A pesar de ”su terrorífica fama y la arrogancia y el desdén que irradian en directa relación con sus rangos es indudable que en Dune los sardaukars van a la baja”, que ”ya no son lo que eran, vamos”.
El autor asegura que “su fuerza se vio gradualmente degradada por una excesiva confianza en sí mismos, y el misticismo que sostenía su religión guerrera se vio marcado profundamente por el cinismo”.
Cuando el fin de semana Gerardo Fernández Noroña, vocero de la campaña de Morena, pidió regalarle Yucatán a Andrés Manuel López Obrador no pude dejar de pensar en la decadencia de los sardaukars.
Para estos galácticos Waffen-SS, el universo gira en torno al emperador; esa sumisión, al final, es el interruptor para la caída de la casa del tirano y de sus espartanos.
Fernández Noroña y los sardaukars morenistas le han arrebatado al presidente, a lengüetazos, su cercanía con la gente y su capacidad de implementar políticas eficaces y realistas.
Con un océano de elogios han ahogado su sentido común, con un aguacero de aplausos han dilapidado su empatía; lo han encerrado en una burbuja en la que sólo resuena el eco de sus alabanzas.
En su sueño sectario, ya no hacen campaña para ganar una elección sino para imponer una dinastía con peligrosas características monárquicas; el ofrecer como tributo un territorio y a todos los que ahí habitan es sólo un síntoma de esa enfermedad.
Los barones de la cuatroté como Fernández Noroña están erigiendo un sistema político que orbita a una sola persona, un líder al que, en esta lógica, se le atribuyen poderes solares. El poder central en su expresión atómica.
La excesiva confianza y el cinismo que infectaron a los sardaukars en la ficción son los mismos que ahora padecen los templarios del oficialismo. Yucatán nunca se ha ofrecido en ritual de sacrificio; preferimos vernos como predadores, no como presas. Yucatán no es regalo, mucho menos botín.
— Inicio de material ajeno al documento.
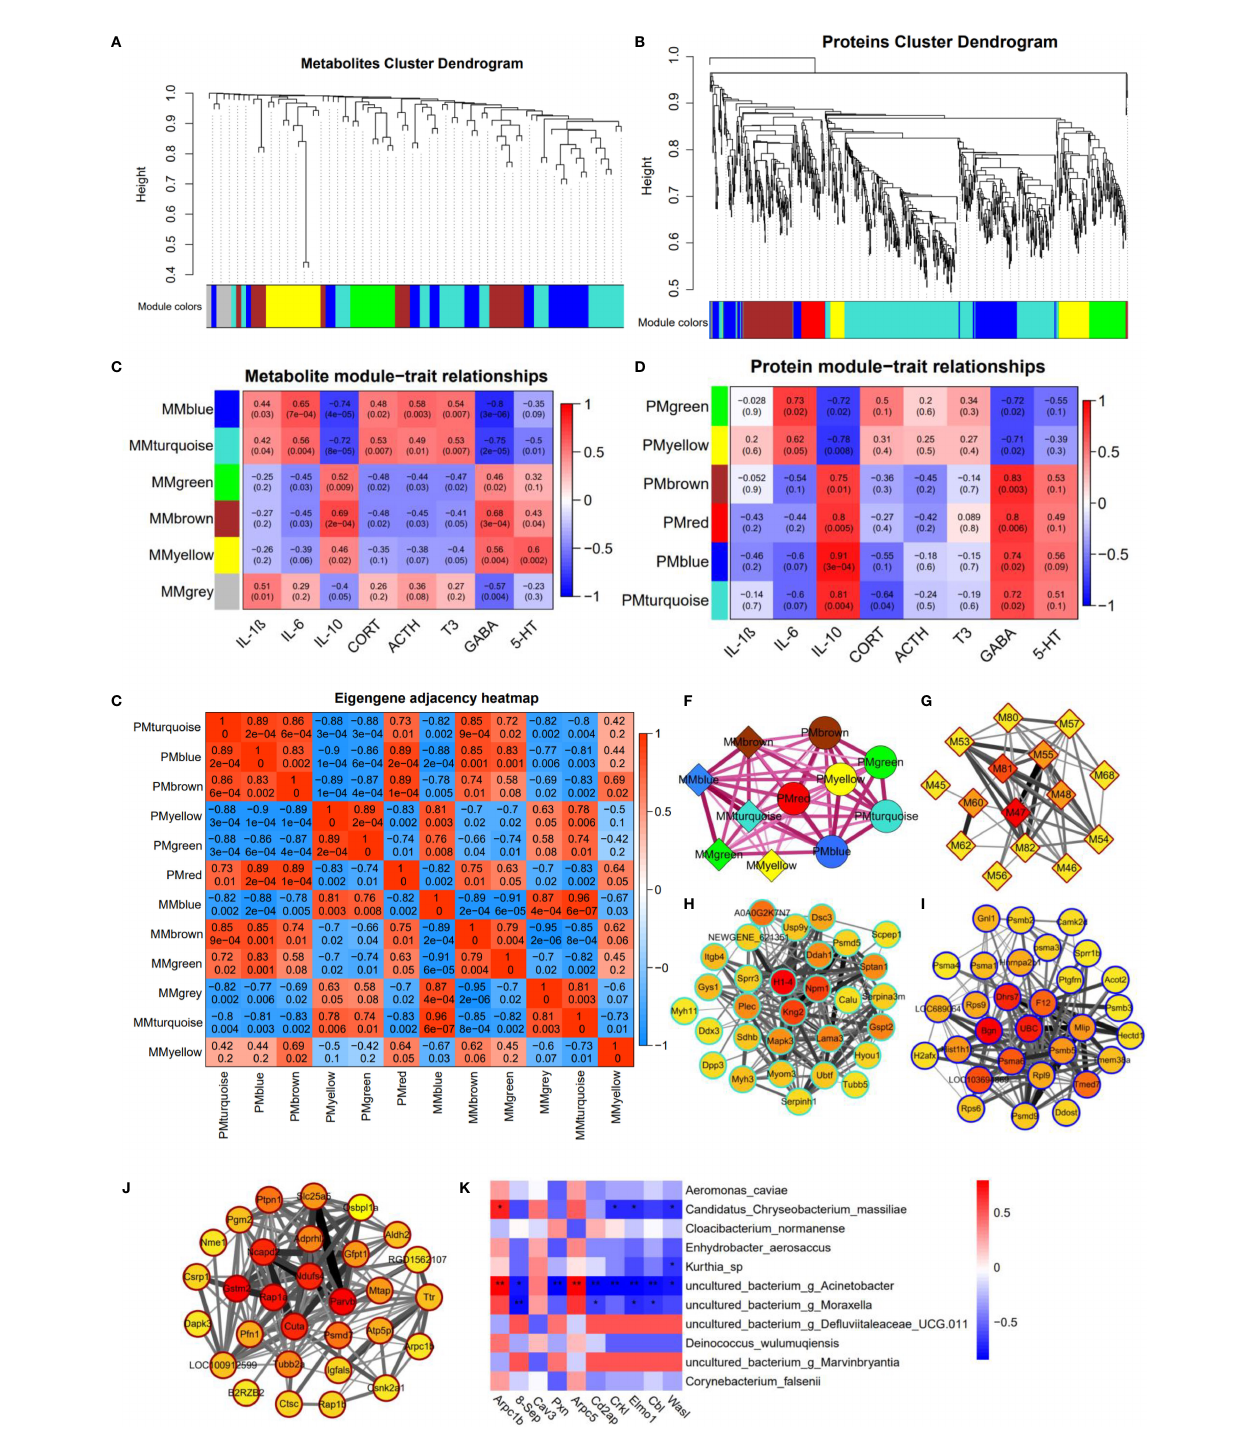
FIGURE 8 | Multi-omics integration analysis through WGCNA. (A) Clustering dendrograms based on (A) metabolomic data and (B) proteomic data. Heatmap of the correlation between (C) metabolite and (D) protein module eigenvalues and biochemical traits. The correlations between protein modules and metabolite modules (E) , and are displayed as a network overlaid with adjacency values (F) . Network of (G) metabolites in MMbrown module, top 30 ranked proteins in (H) PMturquoise module, (I) PMblue module, and (J) PMbrown module; the color represents the MCC scores of the node with a gradient from yellow (low scores) to red (high scores). (K) The heat-map shows the Spearman correlation coef fi cients between proteins enriched in the bacterial invasion of epithelial cells pathway and oral bacteria (*P < 0.05; **P <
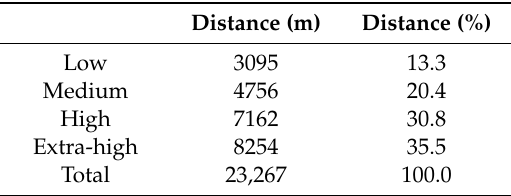
consumption in WLTP procedure (ECT, WLTP). Table 8. WLTP procedure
La liturgia que se intenta imponer reduce a Yucatán a simple colonia, a limitado territorio de un gobierno que intenta tutelar a los yucatecos como si fuéramos incapaces. Las decisiones se toman allá, ya que a los de aquí se nos considera estúpidos.
Esa limitada visión, precisamente, provoca que mariposas revoloteen en nuestras tripas cuando vemos ondear la bandera yucateca. No es una cuestión de xenofobia, como se intentan convencer los cortesanos de clóset; es una cuestión de amor propio.